Every village in Igboland had a Council of Elders that carried legislative, executive and judicial powers. It consisted of representatives of every family that lived on that territory. Each representative had its own name in the council, which sounded like ‘Ofo.’
Of all the elders’ members, there was a member respected by other the most. Usually, it was the wisest and most senior person who was called ‘Okpara’ and could gather meetings and be the judge if needed. However, he wasn’t treated like a king or Mr. Predisent. His voice wasn’t powerful and couldn’t make decisions without the voices of all the Igbo families in his village.
Let’s look at the political administration scheme of the council of elders:
• Ofo – heads of each family
• Okpara – the eldest representative of the council
The Council of the village was responsible for settling disputes and arguments, punish those people who disobeyed moral and behavior rules, etc. within its territory. It was autonomous from other villages, and its meetings were attended by all male adults who lived there.

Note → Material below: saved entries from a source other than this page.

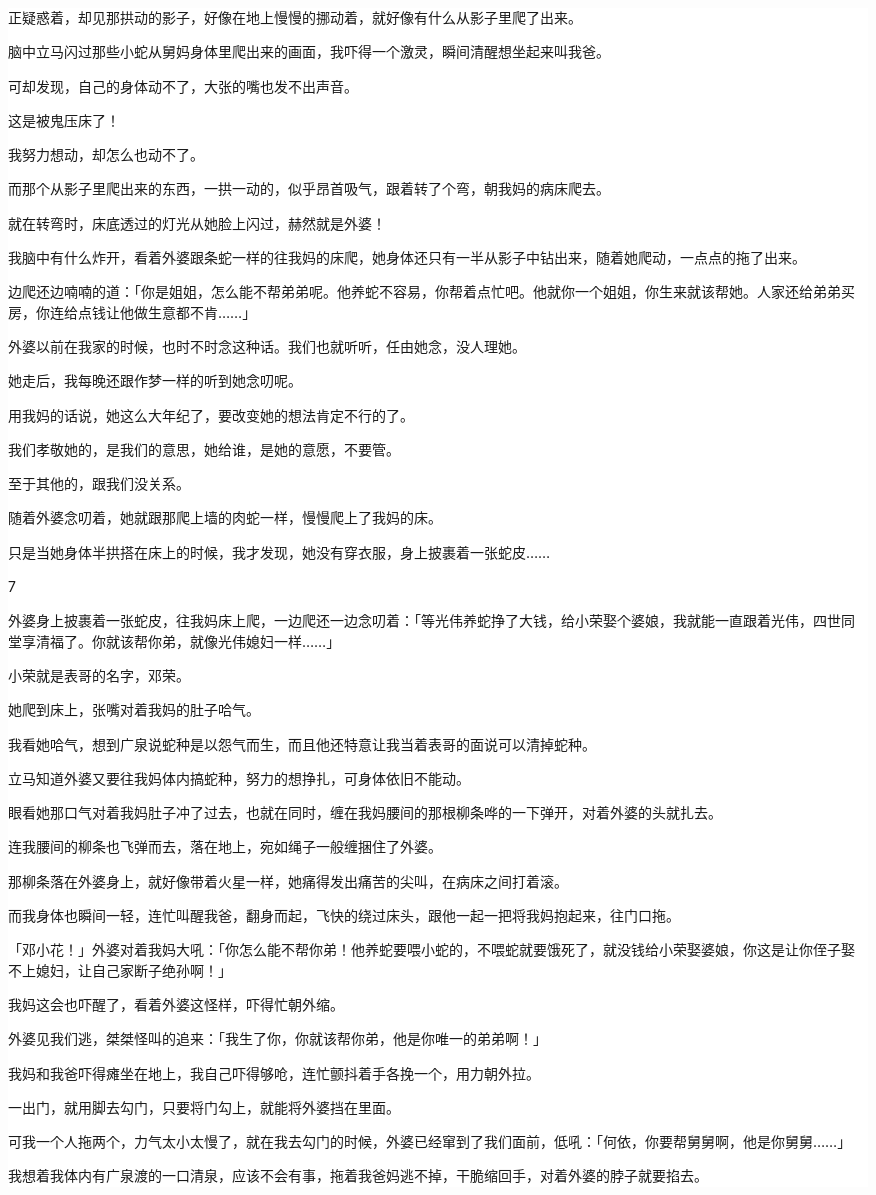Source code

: 正疑惑着，却见那拱动的影子，好像在地上慢慢的挪动着，就好像有什么从影子里爬了出来。

脑中立马闪过那些小蛇从舅妈身体里爬出来的画面，我吓得一个激灵，瞬间清醒想坐起来叫我爸。

可却发现，自己的身体动不了，大张的嘴也发不出声音。

这是被鬼压床了！

我努力想动，却怎么也动不了。

而那个从影子里爬出来的东西，一拱一动的，似乎昂首吸气，跟着转了个弯，朝我妈的病床爬去。

就在转弯时，床底透过的灯光从她脸上闪过，赫然就是外婆！

我脑中有什么炸开，看着外婆跟条蛇一样的往我妈的床爬，她身体还只有一半从影子中钻出来，随着她爬动，一点点的拖了出来。

边爬还边喃喃的道：「你是姐姐，怎么能不帮弟弟呢。他养蛇不容易，你帮着点忙吧。他就你一个姐姐，你生来就该帮她。人家还给弟弟买房，你连给点钱让他做生意都不肯……」

外婆以前在我家的时候，也时不时念这种话。我们也就听听，任由她念，没人理她。

她走后，我每晚还跟作梦一样的听到她念叨呢。

用我妈的话说，她这么大年纪了，要改变她的想法肯定不行的了。

我们孝敬她的，是我们的意思，她给谁，是她的意愿，不要管。

至于其他的，跟我们没关系。

随着外婆念叨着，她就跟那爬上墙的肉蛇一样，慢慢爬上了我妈的床。

只是当她身体半拱搭在床上的时候，我才发现，她没有穿衣服，身上披裹着一张蛇皮……

7

外婆身上披裹着一张蛇皮，往我妈床上爬，一边爬还一边念叨着：「等光伟养蛇挣了大钱，给小荣娶个婆娘，我就能一直跟着光伟，四世同堂享清福了。你就该帮你弟，就像光伟媳妇一样……」

小荣就是表哥的名字，邓荣。

她爬到床上，张嘴对着我妈的肚子哈气。

我看她哈气，想到广泉说蛇种是以怨气而生，而且他还特意让我当着表哥的面说可以清掉蛇种。

立马知道外婆又要往我妈体内搞蛇种，努力的想挣扎，可身体依旧不能动。

眼看她那口气对着我妈肚子冲了过去，也就在同时，缠在我妈腰间的那根柳条哗的一下弹开，对着外婆的头就扎去。

连我腰间的柳条也飞弹而去，落在地上，宛如绳子一般缠捆住了外婆。

那柳条落在外婆身上，就好像带着火星一样，她痛得发出痛苦的尖叫，在病床之间打着滚。

而我身体也瞬间一轻，连忙叫醒我爸，翻身而起，飞快的绕过床头，跟他一起一把将我妈抱起来，往门口拖。

「邓小花！」外婆对着我妈大吼：「你怎么能不帮你弟！他养蛇要喂小蛇的，不喂蛇就要饿死了，就没钱给小荣娶婆娘，你这是让你侄子娶不上媳妇，让自己家断子绝孙啊！」

我妈这会也吓醒了，看着外婆这怪样，吓得忙朝外缩。

外婆见我们逃，桀桀怪叫的追来：「我生了你，你就该帮你弟，他是你唯一的弟弟啊！」

我妈和我爸吓得瘫坐在地上，我自己吓得够呛，连忙颤抖着手各挽一个，用力朝外拉。

一出门，就用脚去勾门，只要将门勾上，就能将外婆挡在里面。

可我一个人拖两个，力气太小太慢了，就在我去勾门的时候，外婆已经窜到了我们面前，低吼：「何依，你要帮舅舅啊，他是你舅舅……」

我想着我体内有广泉渡的一口清泉，应该不会有事，拖着我爸妈逃不掉，干脆缩回手，对着外婆的脖子就要掐去。
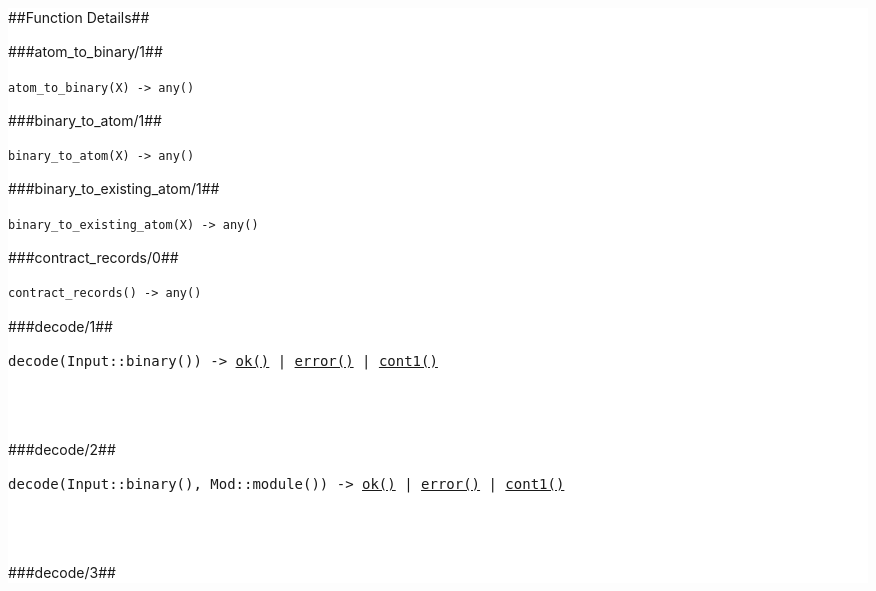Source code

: 
<a name="functions"></a>

##Function Details##

<a name="atom_to_binary-1"></a>

###atom_to_binary/1##




`atom_to_binary(X) -> any()`

<a name="binary_to_atom-1"></a>

###binary_to_atom/1##




`binary_to_atom(X) -> any()`

<a name="binary_to_existing_atom-1"></a>

###binary_to_existing_atom/1##




`binary_to_existing_atom(X) -> any()`

<a name="contract_records-0"></a>

###contract_records/0##




`contract_records() -> any()`

<a name="decode-1"></a>

###decode/1##




<pre>decode(Input::binary()) -> <a href="#type-ok">ok()</a> | <a href="#type-error">error()</a> | <a href="#type-cont1">cont1()</a></pre>
<br></br>


<a name="decode-2"></a>

###decode/2##




<pre>decode(Input::binary(), Mod::module()) -> <a href="#type-ok">ok()</a> | <a href="#type-error">error()</a> | <a href="#type-cont1">cont1()</a></pre>
<br></br>


<a name="decode-3"></a>

###decode/3##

Besides, there were several groups that formed different political institutions within the village:
• Ozo people – these were the most influential representatives of the village (usually, this title was awarded to the most popular and rich men)
• Age grade – these were male groups of the same age who protected their territory and were responsible for peace and duties
• Ala – these were priests who were mouthpieces of Igbo gods (Aro, Ogbaegbu, Amadioha, etc.)
It is interesting that Ozo and Ala could give advice to Okparas, provide assistance with maintaining law in the village and participate in all the meetings. However, none of these groups could perform judicial, executive and legislative functions on their own because these were collegial decisions only.
In old times, Igbo tribes didn’t follow ‘traditional’ forms of government in those centuries, such as Kingdoms and Empires. The Council of elders, groups of people (Ozo, Age grade, and priests) formed the Town Assembly called Oha-na Eze. In other words, everyone from the tribe ruled in their small villages and respected the beliefs and traditions of their ancestors.
You can notice that pre-colonial administration in Igboland reminded of a democratic republic where all the important roles were shared between families in the village.